*** Opening of MATERIAL SUPPLIED ***
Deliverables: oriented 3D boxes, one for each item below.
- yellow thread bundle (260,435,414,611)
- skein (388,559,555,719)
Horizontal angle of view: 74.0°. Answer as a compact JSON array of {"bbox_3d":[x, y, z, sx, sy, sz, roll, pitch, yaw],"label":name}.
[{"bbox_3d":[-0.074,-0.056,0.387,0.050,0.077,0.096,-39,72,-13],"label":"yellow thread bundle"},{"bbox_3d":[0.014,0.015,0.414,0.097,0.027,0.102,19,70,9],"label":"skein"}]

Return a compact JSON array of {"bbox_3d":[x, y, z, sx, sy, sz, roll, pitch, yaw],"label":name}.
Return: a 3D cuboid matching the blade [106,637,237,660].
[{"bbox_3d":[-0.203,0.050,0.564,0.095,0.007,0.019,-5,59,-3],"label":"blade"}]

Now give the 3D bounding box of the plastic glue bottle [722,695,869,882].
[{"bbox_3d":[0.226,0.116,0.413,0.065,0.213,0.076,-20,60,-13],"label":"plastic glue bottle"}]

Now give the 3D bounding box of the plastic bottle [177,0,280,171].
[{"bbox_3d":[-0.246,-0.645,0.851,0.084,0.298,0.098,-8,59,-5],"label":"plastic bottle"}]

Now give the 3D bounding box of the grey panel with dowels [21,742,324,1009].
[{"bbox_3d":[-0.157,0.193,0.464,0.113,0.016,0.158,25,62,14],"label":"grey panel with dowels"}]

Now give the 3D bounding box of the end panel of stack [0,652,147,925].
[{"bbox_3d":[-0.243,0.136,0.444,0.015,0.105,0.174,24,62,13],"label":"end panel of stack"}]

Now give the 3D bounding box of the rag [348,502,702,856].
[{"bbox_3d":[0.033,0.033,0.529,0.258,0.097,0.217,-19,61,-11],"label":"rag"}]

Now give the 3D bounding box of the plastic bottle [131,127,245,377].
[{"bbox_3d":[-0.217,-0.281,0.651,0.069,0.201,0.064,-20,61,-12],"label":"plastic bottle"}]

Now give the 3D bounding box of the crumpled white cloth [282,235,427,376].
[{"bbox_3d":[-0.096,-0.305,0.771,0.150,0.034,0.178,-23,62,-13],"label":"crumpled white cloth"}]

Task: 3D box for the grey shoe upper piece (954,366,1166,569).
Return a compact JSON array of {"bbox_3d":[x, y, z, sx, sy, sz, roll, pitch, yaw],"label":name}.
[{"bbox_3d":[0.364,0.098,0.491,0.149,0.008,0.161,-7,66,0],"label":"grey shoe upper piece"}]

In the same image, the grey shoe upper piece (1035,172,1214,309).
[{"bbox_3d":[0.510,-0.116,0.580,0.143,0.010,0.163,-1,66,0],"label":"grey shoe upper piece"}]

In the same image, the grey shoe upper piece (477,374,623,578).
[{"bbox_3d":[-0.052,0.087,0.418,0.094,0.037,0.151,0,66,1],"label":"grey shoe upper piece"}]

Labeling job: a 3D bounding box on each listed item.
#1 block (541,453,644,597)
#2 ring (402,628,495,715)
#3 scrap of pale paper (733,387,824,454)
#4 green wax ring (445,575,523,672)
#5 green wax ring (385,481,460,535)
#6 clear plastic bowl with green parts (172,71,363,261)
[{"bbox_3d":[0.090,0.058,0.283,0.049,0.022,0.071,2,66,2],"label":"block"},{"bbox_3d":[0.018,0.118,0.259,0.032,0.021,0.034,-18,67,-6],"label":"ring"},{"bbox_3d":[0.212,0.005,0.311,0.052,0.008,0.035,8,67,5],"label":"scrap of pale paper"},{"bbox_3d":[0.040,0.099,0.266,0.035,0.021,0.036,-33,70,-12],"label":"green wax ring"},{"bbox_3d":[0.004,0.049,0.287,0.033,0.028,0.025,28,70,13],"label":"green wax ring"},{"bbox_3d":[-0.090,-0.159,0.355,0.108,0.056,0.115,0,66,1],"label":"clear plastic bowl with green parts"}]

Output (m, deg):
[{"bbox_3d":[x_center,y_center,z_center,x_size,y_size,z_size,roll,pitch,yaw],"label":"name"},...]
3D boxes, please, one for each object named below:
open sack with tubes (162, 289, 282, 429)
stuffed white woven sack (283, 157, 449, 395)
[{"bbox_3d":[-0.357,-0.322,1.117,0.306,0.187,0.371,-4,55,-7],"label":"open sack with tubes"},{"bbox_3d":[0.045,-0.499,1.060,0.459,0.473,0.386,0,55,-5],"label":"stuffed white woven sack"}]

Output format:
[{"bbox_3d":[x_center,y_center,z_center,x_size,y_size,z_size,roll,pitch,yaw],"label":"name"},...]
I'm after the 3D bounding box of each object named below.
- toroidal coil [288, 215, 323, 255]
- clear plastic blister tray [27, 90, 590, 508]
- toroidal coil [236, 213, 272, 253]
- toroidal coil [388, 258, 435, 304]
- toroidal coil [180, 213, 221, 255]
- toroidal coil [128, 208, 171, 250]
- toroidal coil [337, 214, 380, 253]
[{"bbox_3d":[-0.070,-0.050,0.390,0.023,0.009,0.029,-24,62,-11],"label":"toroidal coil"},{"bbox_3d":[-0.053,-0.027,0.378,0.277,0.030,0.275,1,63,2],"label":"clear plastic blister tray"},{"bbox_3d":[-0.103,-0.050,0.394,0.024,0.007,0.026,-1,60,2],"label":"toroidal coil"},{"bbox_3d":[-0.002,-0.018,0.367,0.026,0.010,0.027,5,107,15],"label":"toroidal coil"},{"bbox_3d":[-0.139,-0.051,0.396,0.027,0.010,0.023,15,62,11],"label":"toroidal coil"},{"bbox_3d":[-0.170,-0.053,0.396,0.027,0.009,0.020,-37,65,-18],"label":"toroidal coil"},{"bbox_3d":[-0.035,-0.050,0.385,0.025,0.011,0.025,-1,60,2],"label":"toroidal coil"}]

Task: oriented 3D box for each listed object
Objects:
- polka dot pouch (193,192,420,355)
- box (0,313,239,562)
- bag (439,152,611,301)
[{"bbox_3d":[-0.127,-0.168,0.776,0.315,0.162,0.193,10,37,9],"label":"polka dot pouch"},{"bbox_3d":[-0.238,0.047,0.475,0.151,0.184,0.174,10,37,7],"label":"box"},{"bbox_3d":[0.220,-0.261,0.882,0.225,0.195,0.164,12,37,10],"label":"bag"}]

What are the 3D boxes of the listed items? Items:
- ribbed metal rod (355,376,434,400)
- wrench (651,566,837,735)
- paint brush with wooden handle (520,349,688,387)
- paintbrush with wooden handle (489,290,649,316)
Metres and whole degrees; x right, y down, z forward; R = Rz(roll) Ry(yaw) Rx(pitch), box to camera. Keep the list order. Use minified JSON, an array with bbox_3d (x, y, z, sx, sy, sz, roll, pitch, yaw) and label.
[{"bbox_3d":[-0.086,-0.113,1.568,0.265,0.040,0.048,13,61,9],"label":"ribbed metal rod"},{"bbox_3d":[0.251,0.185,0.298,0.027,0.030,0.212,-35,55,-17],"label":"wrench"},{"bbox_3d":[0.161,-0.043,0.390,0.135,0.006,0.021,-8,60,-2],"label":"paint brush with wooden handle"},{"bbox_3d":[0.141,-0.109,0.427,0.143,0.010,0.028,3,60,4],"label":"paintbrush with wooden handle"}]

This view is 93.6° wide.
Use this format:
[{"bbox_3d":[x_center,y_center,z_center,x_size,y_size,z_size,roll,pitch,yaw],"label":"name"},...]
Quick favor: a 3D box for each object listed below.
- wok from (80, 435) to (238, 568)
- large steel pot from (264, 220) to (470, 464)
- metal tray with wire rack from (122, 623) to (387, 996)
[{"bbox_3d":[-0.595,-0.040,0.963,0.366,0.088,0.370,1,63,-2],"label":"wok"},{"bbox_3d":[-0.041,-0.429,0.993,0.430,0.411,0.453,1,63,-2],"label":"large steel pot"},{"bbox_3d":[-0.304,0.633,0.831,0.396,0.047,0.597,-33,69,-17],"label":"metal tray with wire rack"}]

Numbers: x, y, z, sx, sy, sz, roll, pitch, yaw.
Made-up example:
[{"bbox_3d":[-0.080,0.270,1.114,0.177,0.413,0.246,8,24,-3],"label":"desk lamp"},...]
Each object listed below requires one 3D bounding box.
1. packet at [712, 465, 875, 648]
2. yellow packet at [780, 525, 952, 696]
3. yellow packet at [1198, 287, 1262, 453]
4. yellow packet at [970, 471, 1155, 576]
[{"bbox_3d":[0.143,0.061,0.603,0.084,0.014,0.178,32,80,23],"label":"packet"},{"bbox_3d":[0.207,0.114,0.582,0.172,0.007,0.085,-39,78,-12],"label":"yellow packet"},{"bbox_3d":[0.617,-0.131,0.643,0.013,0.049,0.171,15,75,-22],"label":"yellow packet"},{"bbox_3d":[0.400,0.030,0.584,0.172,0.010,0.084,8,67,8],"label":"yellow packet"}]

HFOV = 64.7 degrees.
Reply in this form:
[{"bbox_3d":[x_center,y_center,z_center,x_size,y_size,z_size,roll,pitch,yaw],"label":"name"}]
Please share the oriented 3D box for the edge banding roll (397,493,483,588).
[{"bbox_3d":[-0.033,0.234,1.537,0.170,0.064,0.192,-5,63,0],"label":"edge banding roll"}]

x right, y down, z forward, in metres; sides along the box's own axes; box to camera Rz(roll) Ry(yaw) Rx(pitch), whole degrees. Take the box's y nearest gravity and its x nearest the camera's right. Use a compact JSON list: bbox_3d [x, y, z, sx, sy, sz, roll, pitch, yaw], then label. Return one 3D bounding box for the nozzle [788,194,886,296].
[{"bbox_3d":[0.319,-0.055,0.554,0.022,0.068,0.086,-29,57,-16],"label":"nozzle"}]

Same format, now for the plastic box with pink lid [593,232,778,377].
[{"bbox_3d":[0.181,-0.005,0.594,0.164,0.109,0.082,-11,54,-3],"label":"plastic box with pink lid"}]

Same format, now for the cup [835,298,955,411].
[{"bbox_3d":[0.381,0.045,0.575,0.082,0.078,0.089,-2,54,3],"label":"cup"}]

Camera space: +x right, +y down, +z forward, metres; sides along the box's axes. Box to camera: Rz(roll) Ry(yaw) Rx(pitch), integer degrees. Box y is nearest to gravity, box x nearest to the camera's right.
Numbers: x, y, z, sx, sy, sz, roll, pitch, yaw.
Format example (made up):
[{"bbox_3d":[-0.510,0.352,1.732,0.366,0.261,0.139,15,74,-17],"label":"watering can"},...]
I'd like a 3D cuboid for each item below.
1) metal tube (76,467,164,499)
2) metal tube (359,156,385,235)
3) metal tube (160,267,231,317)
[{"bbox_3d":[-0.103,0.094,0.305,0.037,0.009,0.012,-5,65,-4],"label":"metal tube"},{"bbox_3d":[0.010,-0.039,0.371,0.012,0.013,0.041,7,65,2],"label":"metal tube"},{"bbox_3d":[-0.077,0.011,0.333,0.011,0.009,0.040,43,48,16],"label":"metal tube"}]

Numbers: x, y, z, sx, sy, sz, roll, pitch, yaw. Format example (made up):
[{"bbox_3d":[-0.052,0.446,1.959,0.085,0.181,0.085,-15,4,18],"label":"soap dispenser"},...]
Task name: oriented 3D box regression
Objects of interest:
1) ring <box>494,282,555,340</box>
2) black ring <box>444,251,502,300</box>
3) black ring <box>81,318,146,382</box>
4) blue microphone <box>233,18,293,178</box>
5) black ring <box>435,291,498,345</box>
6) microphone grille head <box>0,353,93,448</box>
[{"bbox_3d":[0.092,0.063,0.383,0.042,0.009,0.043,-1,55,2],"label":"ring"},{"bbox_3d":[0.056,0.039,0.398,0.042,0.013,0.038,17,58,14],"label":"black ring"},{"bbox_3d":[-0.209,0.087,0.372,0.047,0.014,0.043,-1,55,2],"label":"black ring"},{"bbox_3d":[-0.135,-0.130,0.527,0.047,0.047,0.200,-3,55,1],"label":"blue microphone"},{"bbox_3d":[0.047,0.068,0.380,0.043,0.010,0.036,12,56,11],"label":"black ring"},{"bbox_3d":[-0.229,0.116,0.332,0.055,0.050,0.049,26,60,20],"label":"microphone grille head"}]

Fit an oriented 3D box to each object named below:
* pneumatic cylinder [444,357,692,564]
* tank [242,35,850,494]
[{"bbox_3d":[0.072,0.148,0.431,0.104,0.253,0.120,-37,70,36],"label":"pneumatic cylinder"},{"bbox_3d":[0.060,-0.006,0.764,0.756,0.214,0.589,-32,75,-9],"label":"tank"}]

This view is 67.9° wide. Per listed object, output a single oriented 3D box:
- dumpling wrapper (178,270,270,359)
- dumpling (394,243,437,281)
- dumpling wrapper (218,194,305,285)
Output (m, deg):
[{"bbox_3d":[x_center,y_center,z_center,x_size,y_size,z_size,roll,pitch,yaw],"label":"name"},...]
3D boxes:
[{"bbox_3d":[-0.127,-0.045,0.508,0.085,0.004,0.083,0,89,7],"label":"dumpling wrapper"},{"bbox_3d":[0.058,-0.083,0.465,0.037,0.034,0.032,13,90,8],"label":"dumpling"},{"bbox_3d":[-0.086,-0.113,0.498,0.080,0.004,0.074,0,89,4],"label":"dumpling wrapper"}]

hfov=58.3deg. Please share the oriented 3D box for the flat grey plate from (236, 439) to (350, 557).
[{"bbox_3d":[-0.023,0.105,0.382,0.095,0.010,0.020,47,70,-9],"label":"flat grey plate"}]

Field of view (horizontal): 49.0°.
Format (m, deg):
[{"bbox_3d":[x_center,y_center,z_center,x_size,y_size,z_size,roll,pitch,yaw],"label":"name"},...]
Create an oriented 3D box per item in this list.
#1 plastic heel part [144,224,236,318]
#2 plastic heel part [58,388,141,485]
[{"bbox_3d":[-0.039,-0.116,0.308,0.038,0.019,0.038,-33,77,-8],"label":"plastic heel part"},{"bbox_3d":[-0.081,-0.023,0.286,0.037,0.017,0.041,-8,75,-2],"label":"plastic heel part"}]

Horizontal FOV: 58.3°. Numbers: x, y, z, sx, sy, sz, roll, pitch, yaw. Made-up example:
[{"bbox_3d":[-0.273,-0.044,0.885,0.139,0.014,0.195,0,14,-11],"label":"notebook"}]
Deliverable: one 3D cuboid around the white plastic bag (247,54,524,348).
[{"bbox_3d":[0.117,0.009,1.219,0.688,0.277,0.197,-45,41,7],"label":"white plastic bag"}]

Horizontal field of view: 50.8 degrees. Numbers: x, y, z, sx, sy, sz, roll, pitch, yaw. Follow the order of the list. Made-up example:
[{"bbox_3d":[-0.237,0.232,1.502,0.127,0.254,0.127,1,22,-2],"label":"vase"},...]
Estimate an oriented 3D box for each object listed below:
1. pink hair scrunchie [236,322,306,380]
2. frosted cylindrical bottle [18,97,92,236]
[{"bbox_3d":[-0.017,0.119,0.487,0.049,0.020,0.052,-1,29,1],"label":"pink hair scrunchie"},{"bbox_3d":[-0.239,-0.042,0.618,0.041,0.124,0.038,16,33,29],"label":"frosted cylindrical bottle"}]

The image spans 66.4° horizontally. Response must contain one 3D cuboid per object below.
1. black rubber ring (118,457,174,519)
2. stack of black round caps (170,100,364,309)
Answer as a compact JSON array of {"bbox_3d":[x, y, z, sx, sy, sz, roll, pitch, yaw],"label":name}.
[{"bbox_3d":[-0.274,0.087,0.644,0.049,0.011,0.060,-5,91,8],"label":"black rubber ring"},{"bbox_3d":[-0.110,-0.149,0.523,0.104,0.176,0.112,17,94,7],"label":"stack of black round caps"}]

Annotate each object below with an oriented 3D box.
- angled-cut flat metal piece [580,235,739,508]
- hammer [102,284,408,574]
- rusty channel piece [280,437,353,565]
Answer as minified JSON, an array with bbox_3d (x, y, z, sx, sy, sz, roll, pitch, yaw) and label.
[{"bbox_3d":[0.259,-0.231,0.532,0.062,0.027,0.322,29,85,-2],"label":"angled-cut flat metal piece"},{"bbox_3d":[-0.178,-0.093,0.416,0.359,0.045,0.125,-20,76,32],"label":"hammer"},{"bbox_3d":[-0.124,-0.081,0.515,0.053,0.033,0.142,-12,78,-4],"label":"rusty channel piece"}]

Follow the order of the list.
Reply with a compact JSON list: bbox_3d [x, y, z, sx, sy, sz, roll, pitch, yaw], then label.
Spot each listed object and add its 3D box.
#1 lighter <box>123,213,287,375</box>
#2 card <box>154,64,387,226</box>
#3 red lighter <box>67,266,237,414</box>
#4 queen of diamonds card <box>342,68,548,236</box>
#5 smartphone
*** Close of MATERIAL SUPPLIED ***
• _WORK ORDER_
The number of lines in the records that include "card" is what is needed, with no other words.

• _SOLUTION_
2